In February 2013, the FASB issued ASU No. 2013-02, “Reporting of Amounts Reclassified Out of Accumulated Other Comprehensive Income.” ASU 2013-02 requires reporting and disclosure about changes in accumulated other comprehensive income (AOCI) balances and reclassifications out of AOCI. We adopted ASU 2013-02 beginning in our first quarter ended September 30, 2013. The adoption of ASU 2013-02 did not impact our consolidated financial statements.
Recently Issued Accounting Standards
In March 2013, the FASB issued ASU No. 2013-05, “Parent's Accounting for the Cumulative Translation Adjustment upon Derecognition of Certain Subsidiaries or Groups of Assets within a Foreign Entity or of an Investment in a Foreign Entity.” ASU 2013-05 addresses the accounting for the cumulative translation adjustment when a parent either sells a part or all of its investment in a foreign entity or no longer holds a controlling financial interest in a subsidiary or group of assets that is a nonprofit activity or a business within a foreign entity. ASU 2013-05 is effective prospectively for fiscal years and interim periods within those fiscal years beginning after December 15, 2013 and early adoption is permitted. We do not expect the adoption of this guidance to have a material impact on our consolidated financial statements.

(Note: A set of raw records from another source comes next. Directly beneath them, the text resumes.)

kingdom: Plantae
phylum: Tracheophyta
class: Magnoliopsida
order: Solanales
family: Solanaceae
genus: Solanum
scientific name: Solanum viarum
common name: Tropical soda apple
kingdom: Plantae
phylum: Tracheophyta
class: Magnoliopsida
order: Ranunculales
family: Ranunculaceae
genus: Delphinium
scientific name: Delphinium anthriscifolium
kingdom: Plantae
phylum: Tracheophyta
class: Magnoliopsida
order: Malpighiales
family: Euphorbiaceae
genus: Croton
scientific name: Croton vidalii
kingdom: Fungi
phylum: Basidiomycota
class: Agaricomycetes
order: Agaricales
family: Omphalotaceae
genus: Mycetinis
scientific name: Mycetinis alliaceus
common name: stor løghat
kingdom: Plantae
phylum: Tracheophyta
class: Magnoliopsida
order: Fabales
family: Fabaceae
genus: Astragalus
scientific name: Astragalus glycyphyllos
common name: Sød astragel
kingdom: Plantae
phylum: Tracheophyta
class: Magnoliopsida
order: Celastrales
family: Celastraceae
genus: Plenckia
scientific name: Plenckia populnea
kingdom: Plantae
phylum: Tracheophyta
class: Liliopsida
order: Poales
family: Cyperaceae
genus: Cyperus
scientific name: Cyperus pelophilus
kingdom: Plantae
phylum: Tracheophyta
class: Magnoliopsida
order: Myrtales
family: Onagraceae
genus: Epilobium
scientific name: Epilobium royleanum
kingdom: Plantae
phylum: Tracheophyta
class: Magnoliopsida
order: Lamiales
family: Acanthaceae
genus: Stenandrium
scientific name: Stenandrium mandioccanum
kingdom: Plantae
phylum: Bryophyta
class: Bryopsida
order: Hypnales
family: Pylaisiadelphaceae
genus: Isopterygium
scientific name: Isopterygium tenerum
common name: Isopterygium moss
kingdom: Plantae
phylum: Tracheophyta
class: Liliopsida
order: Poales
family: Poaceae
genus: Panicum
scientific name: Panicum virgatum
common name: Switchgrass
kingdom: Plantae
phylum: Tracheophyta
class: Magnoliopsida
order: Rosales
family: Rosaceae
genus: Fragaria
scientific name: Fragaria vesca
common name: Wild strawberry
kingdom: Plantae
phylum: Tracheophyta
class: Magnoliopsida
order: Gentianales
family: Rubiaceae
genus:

In July 2013, the FASB issued ASU No. 2013-11, "Income Taxes (Topic 740): Presentation of an Unrecognized Tax Benefit When a Net Operating Loss Carryforward, a Similar Tax Loss, or a Tax Credit Carryforward Exists. ASU 2013-11 requires that entities present an unrecognized tax benefit, or portion of an unrecognized tax benefit, as a reduction to a deferred tax asset in the financial statements for a net operating loss carryforward, a similar tax loss, or a tax credit carryforward, with certain exceptions. ASU 2013-11 is effective prospectively for fiscal years and interim periods within those years beginning after December 15, 2013, however early adoption and retrospective application is permitted. We do not expect the adoption of this guidance to have a material impact on our consolidated financial statements.